-- Opening Marker --

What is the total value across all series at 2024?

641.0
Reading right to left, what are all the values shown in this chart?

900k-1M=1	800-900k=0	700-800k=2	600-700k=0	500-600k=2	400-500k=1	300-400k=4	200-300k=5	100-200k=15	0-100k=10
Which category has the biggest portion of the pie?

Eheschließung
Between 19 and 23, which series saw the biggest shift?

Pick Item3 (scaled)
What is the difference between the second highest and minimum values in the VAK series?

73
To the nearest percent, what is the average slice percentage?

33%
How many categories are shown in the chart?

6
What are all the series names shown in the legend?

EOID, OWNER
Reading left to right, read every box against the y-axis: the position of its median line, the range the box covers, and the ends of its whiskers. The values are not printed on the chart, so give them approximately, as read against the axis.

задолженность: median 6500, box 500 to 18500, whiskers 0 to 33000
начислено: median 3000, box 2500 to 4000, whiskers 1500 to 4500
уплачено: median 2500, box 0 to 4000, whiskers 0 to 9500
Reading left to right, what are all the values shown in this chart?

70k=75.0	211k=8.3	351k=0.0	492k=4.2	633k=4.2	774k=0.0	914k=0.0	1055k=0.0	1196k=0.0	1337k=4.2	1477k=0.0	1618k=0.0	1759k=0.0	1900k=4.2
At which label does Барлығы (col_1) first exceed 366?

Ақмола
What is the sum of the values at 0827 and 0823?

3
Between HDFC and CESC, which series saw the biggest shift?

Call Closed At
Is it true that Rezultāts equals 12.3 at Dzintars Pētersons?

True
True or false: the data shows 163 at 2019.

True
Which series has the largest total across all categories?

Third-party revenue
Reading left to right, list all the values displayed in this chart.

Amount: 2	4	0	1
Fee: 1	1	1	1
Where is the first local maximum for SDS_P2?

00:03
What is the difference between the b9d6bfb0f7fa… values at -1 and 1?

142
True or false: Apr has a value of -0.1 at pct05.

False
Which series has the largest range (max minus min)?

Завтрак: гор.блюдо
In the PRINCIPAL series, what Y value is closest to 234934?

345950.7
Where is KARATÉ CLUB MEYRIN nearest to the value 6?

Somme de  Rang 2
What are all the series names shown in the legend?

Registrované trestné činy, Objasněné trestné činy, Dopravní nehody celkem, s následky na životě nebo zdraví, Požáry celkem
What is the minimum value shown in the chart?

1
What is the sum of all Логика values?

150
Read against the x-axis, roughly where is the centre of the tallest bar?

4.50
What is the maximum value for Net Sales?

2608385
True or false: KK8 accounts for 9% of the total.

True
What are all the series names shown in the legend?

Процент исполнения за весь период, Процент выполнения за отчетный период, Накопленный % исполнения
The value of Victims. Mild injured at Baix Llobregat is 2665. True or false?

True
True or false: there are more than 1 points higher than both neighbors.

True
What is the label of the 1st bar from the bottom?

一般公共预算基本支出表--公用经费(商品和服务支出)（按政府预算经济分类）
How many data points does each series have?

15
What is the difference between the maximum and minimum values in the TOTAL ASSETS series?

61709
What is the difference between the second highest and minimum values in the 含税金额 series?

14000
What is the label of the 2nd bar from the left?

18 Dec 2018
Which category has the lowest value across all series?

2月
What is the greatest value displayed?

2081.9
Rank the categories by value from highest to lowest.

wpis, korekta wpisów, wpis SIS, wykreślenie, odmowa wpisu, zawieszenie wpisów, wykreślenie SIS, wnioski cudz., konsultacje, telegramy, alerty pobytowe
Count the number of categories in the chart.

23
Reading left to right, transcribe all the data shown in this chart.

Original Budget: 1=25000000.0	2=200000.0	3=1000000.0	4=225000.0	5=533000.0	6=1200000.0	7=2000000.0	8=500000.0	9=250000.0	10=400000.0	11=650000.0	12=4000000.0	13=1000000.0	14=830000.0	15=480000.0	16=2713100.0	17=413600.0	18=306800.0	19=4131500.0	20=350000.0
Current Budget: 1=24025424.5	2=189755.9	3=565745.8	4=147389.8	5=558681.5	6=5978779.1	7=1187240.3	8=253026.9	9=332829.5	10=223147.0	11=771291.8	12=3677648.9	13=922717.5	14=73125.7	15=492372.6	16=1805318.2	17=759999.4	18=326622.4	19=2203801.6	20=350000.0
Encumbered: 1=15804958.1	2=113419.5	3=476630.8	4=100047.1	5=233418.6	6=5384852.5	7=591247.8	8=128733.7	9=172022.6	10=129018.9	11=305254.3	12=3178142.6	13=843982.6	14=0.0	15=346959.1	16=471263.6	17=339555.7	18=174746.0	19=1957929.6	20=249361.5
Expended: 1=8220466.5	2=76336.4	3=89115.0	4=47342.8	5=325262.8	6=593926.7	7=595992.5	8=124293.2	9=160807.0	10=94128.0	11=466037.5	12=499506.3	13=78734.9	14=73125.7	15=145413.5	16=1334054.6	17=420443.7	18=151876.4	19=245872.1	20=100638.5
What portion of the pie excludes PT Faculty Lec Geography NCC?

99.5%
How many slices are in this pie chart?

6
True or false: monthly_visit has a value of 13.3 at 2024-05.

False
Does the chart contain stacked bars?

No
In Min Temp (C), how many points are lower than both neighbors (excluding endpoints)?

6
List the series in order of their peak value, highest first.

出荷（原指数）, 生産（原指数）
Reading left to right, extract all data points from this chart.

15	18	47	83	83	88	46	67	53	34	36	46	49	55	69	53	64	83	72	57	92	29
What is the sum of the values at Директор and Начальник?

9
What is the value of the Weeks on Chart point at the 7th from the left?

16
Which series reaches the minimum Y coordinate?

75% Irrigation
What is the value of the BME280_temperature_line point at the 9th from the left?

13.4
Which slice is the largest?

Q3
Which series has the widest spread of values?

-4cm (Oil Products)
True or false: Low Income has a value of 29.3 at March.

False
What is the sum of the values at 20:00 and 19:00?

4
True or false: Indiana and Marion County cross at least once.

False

-- Closing Marker --

* _Exercise brief_: Rewrite the rows from the first line through the line containing "Reading right to", replacing "total value" with "combined value" and leaving everything else the same.

* _Final answer_:
What is the combined value across all series at 2024?

641.0
Reading right to left, what are all the values shown in this chart?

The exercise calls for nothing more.